What you need to do:
Which lines of the entries hold the string "motor"? Copy each one.

Dataset entries:
┌──

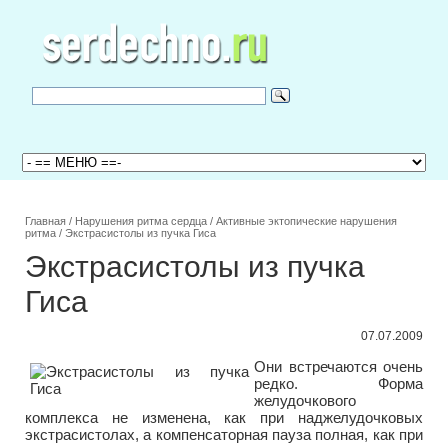
Главная
/
Нарушения ритма сердца
/
Активные эктопические нарушения
ритма
/
Экстрасистолы из пучка Гиса
Экстрасистолы из пучка
Гиса
07.07.2009
Они встречаются очень
редко. Форма
желудочкового
комплекса не изменена, как при наджелудочковых
экстрасистолах, а компенсаторная пауза полная, как при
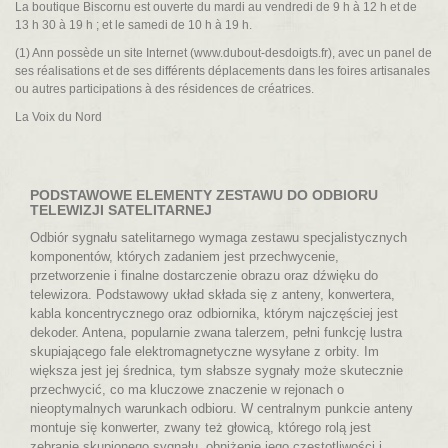
La boutique Biscornu est ouverte du mardi au vendredi de 9 h à 12 h et de
13 h 30 à 19 h ; et le samedi de 10 h à 19 h.
(1) Ann possède un site Internet (
www.dubout-desdoigts.fr
), avec un panel de
ses réalisations et de ses différents déplacements dans les foires artisanales
ou autres participations à des résidences de créatrices.
La Voix du Nord
PODSTAWOWE ELEMENTY ZESTAWU DO ODBIORU
TELEWIZJI SATELITARNEJ
Odbiór sygnału satelitarnego wymaga zestawu specjalistycznych
komponentów, których zadaniem jest przechwycenie,
przetworzenie i finalne dostarczenie obrazu oraz dźwięku do
telewizora. Podstawowy układ składa się z anteny, konwertera,
kabla koncentrycznego oraz odbiornika, którym najczęściej jest
dekoder. Antena, popularnie zwana talerzem, pełni funkcję lustra
skupiającego fale elektromagnetyczne wysyłane z orbity. Im
większa jest jej średnica, tym słabsze sygnały może skutecznie
przechwycić, co ma kluczowe znaczenie w rejonach o
nieoptymalnych warunkach odbioru. W centralnym punkcie anteny
montuje się konwerter, zwany też głowicą, którego rolą jest
zebranie skupionego sygnału, obniżenie jego częstotliwości i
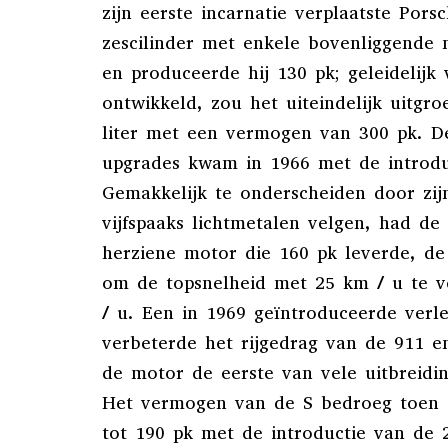
zijn eerste incarnatie verplaatste Pors
zescilinder met enkele bovenliggende 
en produceerde hij 130 pk; geleidelijk
ontwikkeld, zou het uiteindelijk uitgr
liter met een vermogen van 300 pk. De
upgrades kwam in 1966 met de introdu
Gemakkelijk te onderscheiden door zijn
vijfspaaks lichtmetalen velgen, had de
herziene motor die 160 pk leverde, d
om de topsnelheid met 25 km / u te 
/ u. Een in 1969 geïntroduceerde verl
verbeterde het rijgedrag van de 911 e
de motor de eerste van vele uitbreidin
Het vermogen van de S bedroeg toen 
tot 190 pk met de introductie van de 2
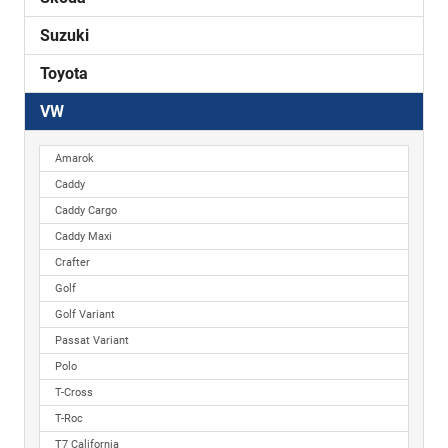
Suzuki
Toyota
VW
Amarok
Caddy
Caddy Cargo
Caddy Maxi
Crafter
Golf
Golf Variant
Passat Variant
Polo
T-Cross
T-Roc
T7 California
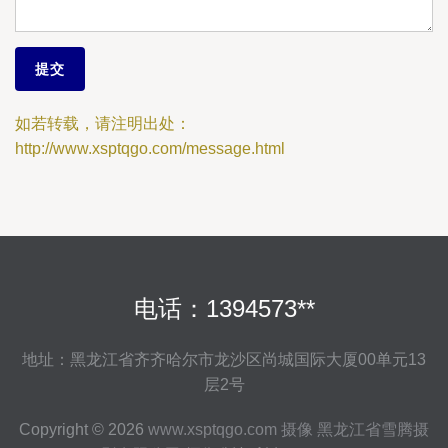
如若转载，请注明出处：
http://www.xsptqgo.com/message.html
电话：1394573**
地址：黑龙江省齐齐哈尔市龙沙区尚城国际大厦00单元13
层2号
Copyright © 2026
www.xsptqgo.com
摄像
黑龙江省雪腾摄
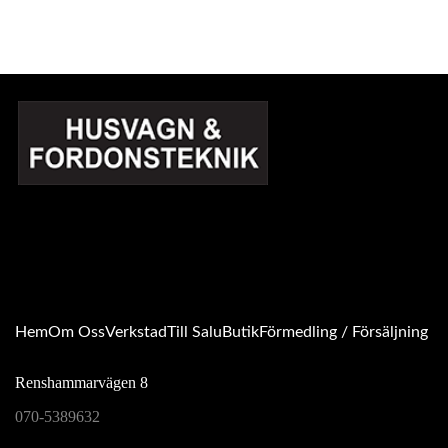
Auktoriserade verkstad - oavsett , årsmodell och problem så är du
välkommen att kontakta oss!
Ägs av Anders Karlsson - I branschen sedan 1996.
Hem
Om Oss
Verkstad
Till Salu
Butik
Förmedling / Försäljning
Renshammarvägen 8
070-5389632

└──

Answer to this problem:
herziene motor die 160 pk leverde, d
de motor de eerste van vele uitbreidin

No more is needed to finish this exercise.